Source records
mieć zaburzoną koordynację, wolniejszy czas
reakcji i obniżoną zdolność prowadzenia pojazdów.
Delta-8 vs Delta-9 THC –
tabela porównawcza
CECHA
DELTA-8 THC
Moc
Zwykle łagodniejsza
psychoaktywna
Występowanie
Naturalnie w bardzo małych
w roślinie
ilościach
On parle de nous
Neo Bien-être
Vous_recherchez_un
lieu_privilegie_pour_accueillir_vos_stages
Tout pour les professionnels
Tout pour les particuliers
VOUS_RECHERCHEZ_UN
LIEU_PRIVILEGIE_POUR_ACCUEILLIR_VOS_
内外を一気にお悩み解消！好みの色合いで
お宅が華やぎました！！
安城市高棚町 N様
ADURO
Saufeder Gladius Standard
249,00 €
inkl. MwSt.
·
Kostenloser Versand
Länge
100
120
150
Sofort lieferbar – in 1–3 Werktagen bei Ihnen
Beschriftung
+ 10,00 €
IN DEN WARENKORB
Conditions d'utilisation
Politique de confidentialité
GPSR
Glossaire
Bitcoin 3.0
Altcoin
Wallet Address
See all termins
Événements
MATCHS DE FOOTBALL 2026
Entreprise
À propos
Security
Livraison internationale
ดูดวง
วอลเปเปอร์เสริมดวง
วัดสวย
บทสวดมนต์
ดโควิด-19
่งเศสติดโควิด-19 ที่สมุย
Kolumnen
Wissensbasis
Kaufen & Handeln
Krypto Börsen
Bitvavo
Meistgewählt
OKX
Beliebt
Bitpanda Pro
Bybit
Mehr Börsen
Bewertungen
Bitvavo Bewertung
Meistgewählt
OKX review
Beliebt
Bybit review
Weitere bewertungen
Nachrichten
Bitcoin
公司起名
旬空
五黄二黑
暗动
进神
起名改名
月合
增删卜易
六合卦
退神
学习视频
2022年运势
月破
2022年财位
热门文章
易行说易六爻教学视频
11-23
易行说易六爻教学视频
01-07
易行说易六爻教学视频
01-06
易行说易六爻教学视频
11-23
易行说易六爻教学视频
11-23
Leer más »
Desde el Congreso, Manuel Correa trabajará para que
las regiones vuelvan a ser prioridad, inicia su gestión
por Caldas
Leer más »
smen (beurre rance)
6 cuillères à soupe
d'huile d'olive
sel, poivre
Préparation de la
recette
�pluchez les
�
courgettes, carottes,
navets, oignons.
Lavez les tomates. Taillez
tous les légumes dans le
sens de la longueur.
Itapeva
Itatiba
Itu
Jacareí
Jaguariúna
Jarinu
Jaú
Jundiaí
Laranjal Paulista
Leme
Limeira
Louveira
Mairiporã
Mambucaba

§ Exercise requirements
Lines from the one that contains "Beschriftung" through the final line of the entries must be duplicated exactly, and no other lines.

§ Solution for this task
Beschriftung
+ 10,00 €
IN DEN WARENKORB
Conditions d'utilisation
Politique de confidentialité
GPSR
Glossaire
Bitcoin 3.0
Altcoin
Wallet Address
See all termins
Événements
MATCHS DE FOOTBALL 2026
Entreprise
À propos
Security
Livraison internationale
ดูดวง
วอลเปเปอร์เสริมดวง
วัดสวย
บทสวดมนต์
ดโควิด-19
่งเศสติดโควิด-19 ที่สมุย
Kolumnen
Wissensbasis
Kaufen & Handeln
Krypto Börsen
Bitvavo
Meistgewählt
OKX
Beliebt
Bitpanda Pro
Bybit
Mehr Börsen
Bewertungen
Bitvavo Bewertung
Meistgewählt
OKX review
Beliebt
Bybit review
Weitere bewertungen
Nachrichten
Bitcoin
公司起名
旬空
五黄二黑
暗动
进神
起名改名
月合
增删卜易
六合卦
退神
学习视频
2022年运势
月破
2022年财位
热门文章
易行说易六爻教学视频
11-23
易行说易六爻教学视频
01-07
易行说易六爻教学视频
01-06
易行说易六爻教学视频
11-23
易行说易六爻教学视频
11-23
Leer más »
Desde el Congreso, Manuel Correa trabajará para que
las regiones vuelvan a ser prioridad, inicia su gestión
por Caldas
Leer más »
smen (beurre rance)
6 cuillères à soupe
d'huile d'olive
sel, poivre
Préparation de la
recette
�pluchez les
�
courgettes, carottes,
navets, oignons.
Lavez les tomates. Taillez
tous les légumes dans le
sens de la longueur.
Itapeva
Itatiba
Itu
Jacareí
Jaguariúna
Jarinu
Jaú
Jundiaí
Laranjal Paulista
Leme
Limeira
Louveira
Mairiporã
Mambucaba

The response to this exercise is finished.